◆ **Job**
Gather the lines from the material that contain "zijn".

◆ **Given entries**
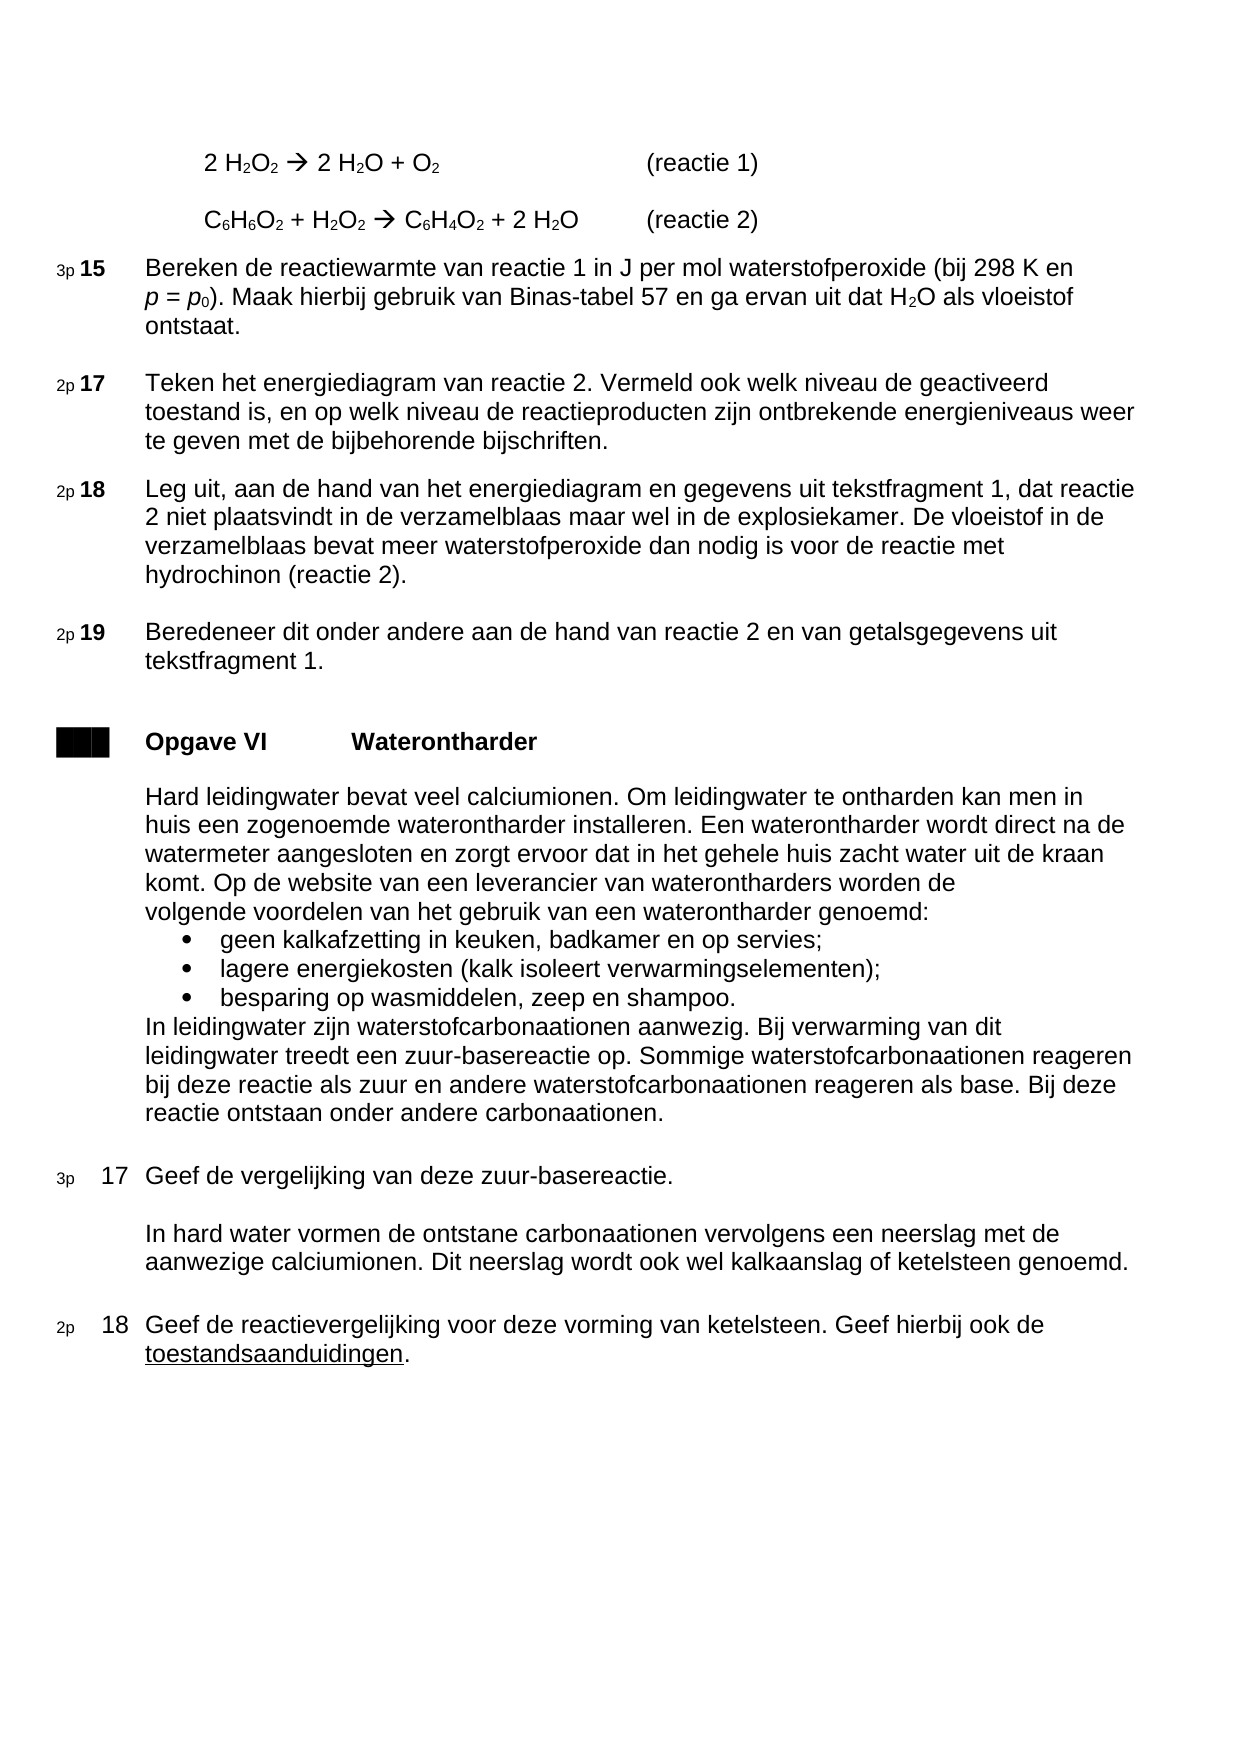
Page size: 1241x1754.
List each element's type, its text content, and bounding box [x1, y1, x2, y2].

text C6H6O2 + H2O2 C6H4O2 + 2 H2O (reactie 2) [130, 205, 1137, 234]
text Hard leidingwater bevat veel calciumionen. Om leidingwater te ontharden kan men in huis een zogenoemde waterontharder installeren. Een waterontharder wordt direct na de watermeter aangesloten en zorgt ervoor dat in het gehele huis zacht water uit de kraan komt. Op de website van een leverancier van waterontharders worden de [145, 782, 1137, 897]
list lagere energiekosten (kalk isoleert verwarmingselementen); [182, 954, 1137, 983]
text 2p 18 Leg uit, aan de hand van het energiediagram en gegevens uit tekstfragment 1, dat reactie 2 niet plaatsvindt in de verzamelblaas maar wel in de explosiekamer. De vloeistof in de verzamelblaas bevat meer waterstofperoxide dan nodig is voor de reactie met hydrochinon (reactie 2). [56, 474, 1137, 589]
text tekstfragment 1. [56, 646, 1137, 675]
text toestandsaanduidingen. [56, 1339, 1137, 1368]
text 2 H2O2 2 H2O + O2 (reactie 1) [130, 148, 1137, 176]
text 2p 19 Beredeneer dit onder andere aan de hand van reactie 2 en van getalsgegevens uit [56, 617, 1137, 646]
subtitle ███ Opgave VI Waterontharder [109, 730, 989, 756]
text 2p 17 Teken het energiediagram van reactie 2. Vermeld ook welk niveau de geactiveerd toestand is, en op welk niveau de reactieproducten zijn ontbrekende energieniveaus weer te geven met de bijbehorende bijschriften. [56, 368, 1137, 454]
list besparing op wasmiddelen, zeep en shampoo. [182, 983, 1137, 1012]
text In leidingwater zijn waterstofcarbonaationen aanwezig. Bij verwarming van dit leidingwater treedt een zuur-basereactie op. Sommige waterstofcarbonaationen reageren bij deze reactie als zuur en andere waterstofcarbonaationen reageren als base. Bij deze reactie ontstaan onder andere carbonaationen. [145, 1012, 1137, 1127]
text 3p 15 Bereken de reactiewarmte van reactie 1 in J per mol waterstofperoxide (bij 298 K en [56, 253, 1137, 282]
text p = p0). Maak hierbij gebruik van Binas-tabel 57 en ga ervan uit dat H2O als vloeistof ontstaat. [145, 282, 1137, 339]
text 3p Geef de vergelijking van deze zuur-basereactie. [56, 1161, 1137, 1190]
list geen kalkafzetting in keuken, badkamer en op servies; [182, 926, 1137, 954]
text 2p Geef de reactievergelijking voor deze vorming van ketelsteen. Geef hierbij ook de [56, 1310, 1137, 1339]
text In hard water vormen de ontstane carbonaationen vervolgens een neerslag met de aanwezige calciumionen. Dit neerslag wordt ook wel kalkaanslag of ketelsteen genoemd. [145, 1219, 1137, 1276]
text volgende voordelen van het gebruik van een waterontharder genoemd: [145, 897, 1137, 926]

◆ **Response to the task**
text 2p 17 Teken het energiediagram van reactie 2. Vermeld ook welk niveau de geactiveerd toestand is, en op welk niveau de reactieproducten zijn ontbrekende energieniveaus weer te geven met de bijbehorende bijschriften. [56, 368, 1137, 454]
text In leidingwater zijn waterstofcarbonaationen aanwezig. Bij verwarming van dit leidingwater treedt een zuur-basereactie op. Sommige waterstofcarbonaationen reageren bij deze reactie als zuur en andere waterstofcarbonaationen reageren als base. Bij deze reactie ontstaan onder andere carbonaationen. [145, 1012, 1137, 1127]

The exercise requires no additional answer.